Leitbild

Die fachlichen Hintergründe für die Konzeptionierung der Workshops liegen in den Feldern Traumapädagogik, Wendo – feministische Selbstverteidigung, psychotherapeutischen Methoden sowie sozialpädagogischen Ansätzen und Ansätzen der Sexuellen Bildung.

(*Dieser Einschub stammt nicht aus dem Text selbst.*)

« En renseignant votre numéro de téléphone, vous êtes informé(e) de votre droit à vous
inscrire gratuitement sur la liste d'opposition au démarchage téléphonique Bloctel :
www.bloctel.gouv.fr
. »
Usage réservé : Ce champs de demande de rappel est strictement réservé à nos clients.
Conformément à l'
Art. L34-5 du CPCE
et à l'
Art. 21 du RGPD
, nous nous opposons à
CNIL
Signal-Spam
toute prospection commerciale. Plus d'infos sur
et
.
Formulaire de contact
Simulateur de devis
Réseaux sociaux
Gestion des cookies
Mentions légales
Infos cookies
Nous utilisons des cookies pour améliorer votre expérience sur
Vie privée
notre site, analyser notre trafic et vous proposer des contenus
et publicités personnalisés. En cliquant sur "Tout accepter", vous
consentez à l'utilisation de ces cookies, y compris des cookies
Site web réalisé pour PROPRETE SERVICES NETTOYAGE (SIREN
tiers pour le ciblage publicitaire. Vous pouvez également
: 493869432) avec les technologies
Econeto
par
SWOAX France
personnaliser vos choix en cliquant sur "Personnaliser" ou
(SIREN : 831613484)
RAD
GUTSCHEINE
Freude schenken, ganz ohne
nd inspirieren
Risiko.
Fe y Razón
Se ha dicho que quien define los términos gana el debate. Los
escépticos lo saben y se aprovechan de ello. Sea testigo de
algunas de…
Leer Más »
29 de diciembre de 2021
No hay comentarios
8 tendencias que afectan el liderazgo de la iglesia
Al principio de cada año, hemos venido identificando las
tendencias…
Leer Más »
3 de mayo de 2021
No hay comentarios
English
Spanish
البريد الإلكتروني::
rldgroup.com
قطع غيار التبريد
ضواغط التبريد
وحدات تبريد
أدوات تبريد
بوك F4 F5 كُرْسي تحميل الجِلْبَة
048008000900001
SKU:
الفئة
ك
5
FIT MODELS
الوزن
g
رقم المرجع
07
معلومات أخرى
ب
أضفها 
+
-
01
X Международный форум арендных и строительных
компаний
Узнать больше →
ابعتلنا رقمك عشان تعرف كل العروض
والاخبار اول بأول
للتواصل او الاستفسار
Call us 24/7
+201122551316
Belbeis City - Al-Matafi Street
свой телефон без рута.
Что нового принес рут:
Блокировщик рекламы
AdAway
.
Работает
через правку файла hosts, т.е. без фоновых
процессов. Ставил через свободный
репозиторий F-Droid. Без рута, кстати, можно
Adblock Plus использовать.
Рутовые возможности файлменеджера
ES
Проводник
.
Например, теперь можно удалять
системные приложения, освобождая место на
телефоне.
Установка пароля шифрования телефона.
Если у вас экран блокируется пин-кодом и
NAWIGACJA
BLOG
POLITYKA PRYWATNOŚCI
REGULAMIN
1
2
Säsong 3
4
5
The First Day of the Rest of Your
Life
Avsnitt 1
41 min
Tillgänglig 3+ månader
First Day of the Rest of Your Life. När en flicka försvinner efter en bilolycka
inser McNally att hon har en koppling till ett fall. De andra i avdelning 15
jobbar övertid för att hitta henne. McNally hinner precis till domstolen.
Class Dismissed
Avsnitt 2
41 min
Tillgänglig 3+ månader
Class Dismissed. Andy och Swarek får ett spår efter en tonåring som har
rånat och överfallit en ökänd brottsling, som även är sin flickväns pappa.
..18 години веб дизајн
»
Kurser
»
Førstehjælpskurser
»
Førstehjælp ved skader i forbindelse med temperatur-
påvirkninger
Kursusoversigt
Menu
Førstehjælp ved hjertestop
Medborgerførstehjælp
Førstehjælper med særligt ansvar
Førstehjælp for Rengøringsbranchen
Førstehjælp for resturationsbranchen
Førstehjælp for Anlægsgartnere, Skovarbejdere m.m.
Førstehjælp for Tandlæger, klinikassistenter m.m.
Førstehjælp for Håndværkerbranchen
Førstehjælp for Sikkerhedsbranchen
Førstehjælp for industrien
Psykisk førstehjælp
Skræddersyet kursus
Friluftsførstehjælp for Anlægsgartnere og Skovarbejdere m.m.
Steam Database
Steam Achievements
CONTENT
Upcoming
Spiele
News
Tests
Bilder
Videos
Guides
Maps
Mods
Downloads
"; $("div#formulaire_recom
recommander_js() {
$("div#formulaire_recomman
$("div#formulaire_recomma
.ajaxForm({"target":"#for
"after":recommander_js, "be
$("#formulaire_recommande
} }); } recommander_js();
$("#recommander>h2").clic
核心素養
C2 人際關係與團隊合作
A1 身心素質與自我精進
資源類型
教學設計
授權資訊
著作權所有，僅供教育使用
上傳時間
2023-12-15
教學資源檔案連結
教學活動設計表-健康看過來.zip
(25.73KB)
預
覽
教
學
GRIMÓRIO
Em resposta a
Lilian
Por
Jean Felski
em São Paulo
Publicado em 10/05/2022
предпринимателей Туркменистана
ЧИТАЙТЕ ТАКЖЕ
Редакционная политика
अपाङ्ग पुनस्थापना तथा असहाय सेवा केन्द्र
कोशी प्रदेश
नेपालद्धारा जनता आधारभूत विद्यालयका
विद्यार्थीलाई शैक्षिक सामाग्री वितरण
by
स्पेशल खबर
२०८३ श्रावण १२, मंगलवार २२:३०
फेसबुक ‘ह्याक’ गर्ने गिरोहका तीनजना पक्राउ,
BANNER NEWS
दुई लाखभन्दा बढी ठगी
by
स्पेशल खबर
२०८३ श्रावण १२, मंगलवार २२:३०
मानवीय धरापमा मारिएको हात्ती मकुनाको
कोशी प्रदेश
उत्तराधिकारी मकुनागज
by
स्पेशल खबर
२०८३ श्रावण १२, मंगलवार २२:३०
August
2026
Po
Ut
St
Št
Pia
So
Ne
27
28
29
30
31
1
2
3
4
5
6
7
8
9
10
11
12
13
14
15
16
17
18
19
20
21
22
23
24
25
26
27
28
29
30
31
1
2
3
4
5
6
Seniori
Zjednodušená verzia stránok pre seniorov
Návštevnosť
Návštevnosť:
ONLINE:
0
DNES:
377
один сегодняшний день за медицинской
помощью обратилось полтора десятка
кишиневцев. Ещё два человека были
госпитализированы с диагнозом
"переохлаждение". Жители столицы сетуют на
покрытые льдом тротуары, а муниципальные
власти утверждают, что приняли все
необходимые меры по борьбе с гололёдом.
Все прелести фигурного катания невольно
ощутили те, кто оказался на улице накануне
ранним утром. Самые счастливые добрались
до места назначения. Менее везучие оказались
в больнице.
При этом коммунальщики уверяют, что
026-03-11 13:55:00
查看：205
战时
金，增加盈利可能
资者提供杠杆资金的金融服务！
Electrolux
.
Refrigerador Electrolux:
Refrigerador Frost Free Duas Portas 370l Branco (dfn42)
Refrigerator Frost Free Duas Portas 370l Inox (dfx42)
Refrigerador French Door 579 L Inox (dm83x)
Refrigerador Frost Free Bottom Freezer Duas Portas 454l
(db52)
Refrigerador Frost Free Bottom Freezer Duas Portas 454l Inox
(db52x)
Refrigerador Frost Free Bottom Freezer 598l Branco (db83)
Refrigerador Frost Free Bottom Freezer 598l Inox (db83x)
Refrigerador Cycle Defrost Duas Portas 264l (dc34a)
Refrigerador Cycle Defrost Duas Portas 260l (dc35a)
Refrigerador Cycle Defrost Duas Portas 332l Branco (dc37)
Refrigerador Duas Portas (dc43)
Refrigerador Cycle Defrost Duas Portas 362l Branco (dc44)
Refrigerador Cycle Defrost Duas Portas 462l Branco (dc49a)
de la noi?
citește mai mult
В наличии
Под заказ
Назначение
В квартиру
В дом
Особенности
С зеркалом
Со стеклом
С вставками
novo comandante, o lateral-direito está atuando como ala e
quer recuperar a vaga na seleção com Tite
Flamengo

Die Grundlagen der Traumapädagogik umfassen eine prinzipielle Haltung von Respekt, Verständnis und Bereitschaft zur Beziehung. Die “Pädagogik des Sicheren Ortes” steht hier an zentraler Stelle. Über kreativtherapeutische, Sport- und Bewegungsangeboten können hier für die Teilnehmer*innen andere Erfahrungswelten ermöglicht werden, die als “ganz normale Alltagserfahrungen” gelten. Als weiteres zentrales Ziel der Traumapädagogik wird Selbstermächtigung gesehen. Dabei sind die Aspekte wie ‘im Leben (wieder) einen Sinn finden’, Psychoedukation, Körpergewahrsein und Körperfürsorge sowie Vertrauen in Beziehungen zu fassen von wesentlicher Bedeutung. Traumapädagogik ist in der Lage interventiv und präventiv Methoden anzubieten, die auf eine Stabilisierung und eine Ressourcenorientierung der Betroffenen abzielt. Verschiedene Methoden der Traumapädagogik fließen in der Workshopreihe besonders bei den Modulen Körperwahrnehmung, Selbstwert und Beziehungen sowie in den Grundlagenworkshops ein und bilden eine Basis unserer Haltung.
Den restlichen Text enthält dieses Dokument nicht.